El nuevo Presidente de Estados Unidos puso especial énfasis en la importancia de la producción local. “Mientras hablamos, se están construyendo grandes fábricas al otro lado de la frontera, en México. Y China las construye para fabricar automóviles y venderlos en nuestro país”, explicó. Aunque Donald Trump no es fanático de los coches eléctricos, sí tiene cierta afinidad con Elon Musk, consejero delegado de Tesla.
El Español recoge que “según responsables de la compañía de inversión Granite Shares, que concentra sus acciones en el productor de coches, declaró que el apoyo de Musk hacia el nuevo presidente siempre ha estado respaldado por el beneficio hacia él y sus compañías”. Este apoyo “mutuo” también iría de la mano de la conducción autónoma, otra rama en la que Trump estaría especialmente interesado.
Aunque la llegada de Donald Trump a la presidencia de Estados Unidos pueda verse como un aspecto negativo para el sector de los vehículos cero emisiones, la firma de Elon Musk sí podría verse beneficiada, de acuerdo a la previsión de los analistas de Wedbush.

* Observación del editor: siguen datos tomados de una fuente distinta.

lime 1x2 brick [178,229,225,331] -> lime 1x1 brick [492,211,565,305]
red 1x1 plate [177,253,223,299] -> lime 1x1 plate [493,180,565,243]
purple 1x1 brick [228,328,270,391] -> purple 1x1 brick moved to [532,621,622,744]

Durante los últimos meses, y antes de la llegada de Donald Trump al poder, la administración estadounidense ha empezado a endurecer la normativa de los coches eléctricos chinos y los vehículos industriales de origen nacional.

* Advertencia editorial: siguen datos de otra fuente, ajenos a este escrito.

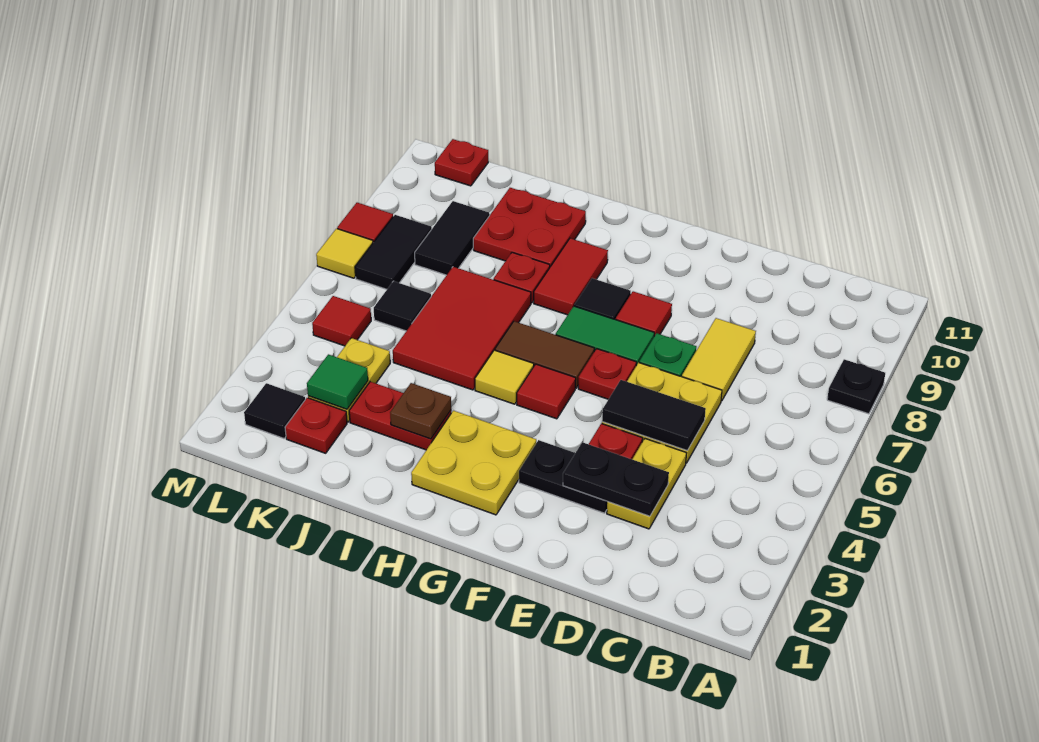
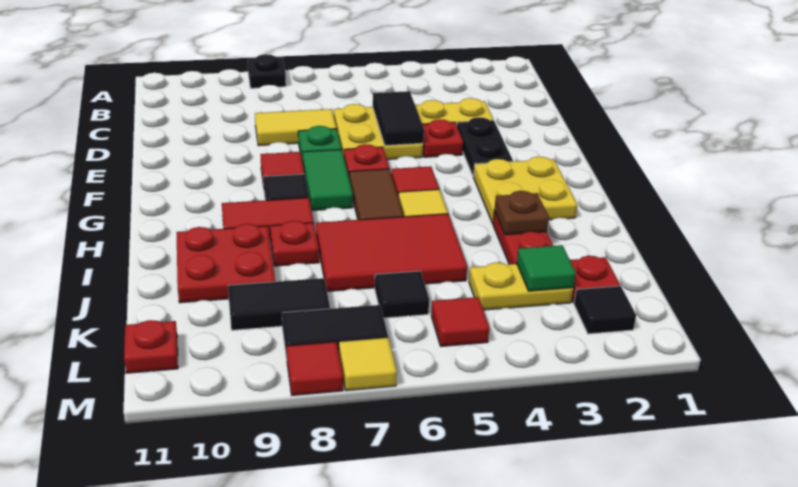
black 1x2 plate [563,442,669,516] -> none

El ascenso de los coches eléctricos chinos peligra con Donald Trump
Por ejemplo, el pasado mes de septiembre, el Departamento de Comercio propuso una extensa prohibición del software y hardware, componentes chinos clave en los automóviles conectados que puedan homologarse para circular por las carreteras estadounidenses.
Dichas prohibiciones de software comenzarán a regir a partir de 2027, mientras que las de componentes entrará en vigor en 2029. Además de estas restricciones, el Departamento de Comercio también ha prohibido de forma específica a los fabricantes de coches eléctricos chinos probar sus coches en Estados Unidos.
Gina Raimondo, la Secretaria de Comercio, dijo ante la agencia Reuters que hay preocupación por la seguridad nacional ante las nuevas restricciones. “Son verdaderamente importantes, porque no queremos dos millones de coches chinos en la carretera y luego darnos cuenta de que nos encontramos ante una amenaza”, manifestó.
El Departamento de Comercio comunicó recientemente que planea proponer nuevas reglas que prohíban el software y los elementos chinos en piezas comerciales más grandes en EEUU, abarcando la comercialización de camiones y autobuses. Si el departamento realizara estas nuevas propuestas, su aprobación final estaría a cargo de la Administración de Donald Trump.
Trump lleva 2 días de mandato y ya está en el punto de mira por los coches eléctricos chinos. Al mismo tiempo, el mundo está alerta después de que se informara de que acelerará las aprobaciones medioambientales para empresas que inviertan más de mil millones en Estados Unidos.